Tabii ki, ikisi arasındaki güç farkı belirgindir. Çünkü birincisi devlet organlarına sahip iken ikincisi henüz en temel organizasyon şartlarından bile yoksundur. Bu, muhtemelen, polis karşıtı protestolarda tanık olduğumuz kontrolsüz ve yıkıcı davranışların, Almanya’nın Stuttgart şehri ile ABD ve İngiliz şehirlerinde olduğu gibi ağır şiddet ve zarar verme olaylarının nedenlerindendir. Keza, medyada, özellikle de sosyal medyadaki çatışmaların kızıştığına şahit olacağımıza da şüphe yok. Kültür ve değerler, sert tartışma konularının başında gelecek.
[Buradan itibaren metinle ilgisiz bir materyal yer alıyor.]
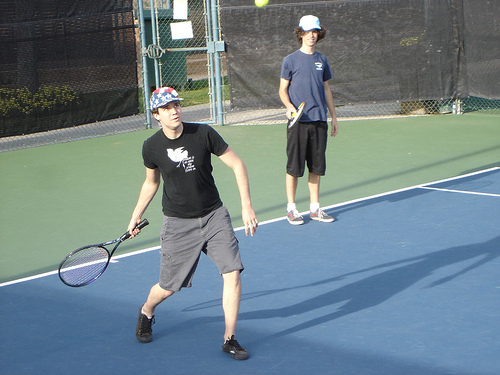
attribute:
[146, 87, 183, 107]
cap — red, white, blue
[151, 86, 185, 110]
hat — American flag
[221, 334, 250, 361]
sneakers — black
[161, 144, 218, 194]
print — white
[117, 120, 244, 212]
shirt — black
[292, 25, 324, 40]
hair — curly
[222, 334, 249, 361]
shoe — black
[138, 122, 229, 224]
tshirt — black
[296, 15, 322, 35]
baseball cap — white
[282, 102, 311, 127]
racquet — tennis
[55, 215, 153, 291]
racket — tennis, black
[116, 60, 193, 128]
hat — white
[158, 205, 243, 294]
shorts — gray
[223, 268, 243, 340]
leg — bare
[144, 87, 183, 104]
flag hat — american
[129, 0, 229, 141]
fence — chain link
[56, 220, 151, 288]
tennis racket — black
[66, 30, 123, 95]
fence — chain link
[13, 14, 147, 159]
cover — black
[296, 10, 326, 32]
cap — white, ball cap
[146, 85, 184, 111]
ball cap — flag themed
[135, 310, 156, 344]
shoe — black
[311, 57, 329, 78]
print — white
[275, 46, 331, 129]
shirt — blue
Özellikle de beklenen kültürel üretimin büyük ölçüde ırkçılık, yoksulluk ve koronaya odaklanacağı göz önüne alınırsa.
Bu alanda acı olan, zalimlere karşı insani müdahale konusunun geçmişte olduğu gibi bu bölünmede de hala varlığı en az ve çok açık olmayan konu olmasıdır.  Ezilenlerin literatüründe demokrasi ve küresel boyuta yapılan vurgu arttıkça, bu öğeyi gündeme getirme ve kendisine hak ettiği önemi verme şansı da artar.
Bu gelişme, kasım ayındaki ABD başkanlık seçimleri, bazılarının ikinci soğuk savaş adını vermekten hoşlandıkları Çin-ABD çekişmesi, bugün dünyamızda çokça görülen iç savaşlar ve iç-bölgesel savaşlar gibi önümüzdeki büyük olaylarla nasıl bir etkileşime girecek?
Bu, muhtemelen, yakın zamanda üzerinde çokça durulacak ve düşünülecek bir konu olacak. Bununla birlikte, söz konusu iki hassasiyet arasındaki çatışma konusunda güvenle söylenebilecek tek şey, küresel çelişkileri özetlemeyecek olsa da, gidişatı ve geleceğimiz üzerinde büyük etkileri olacaktır.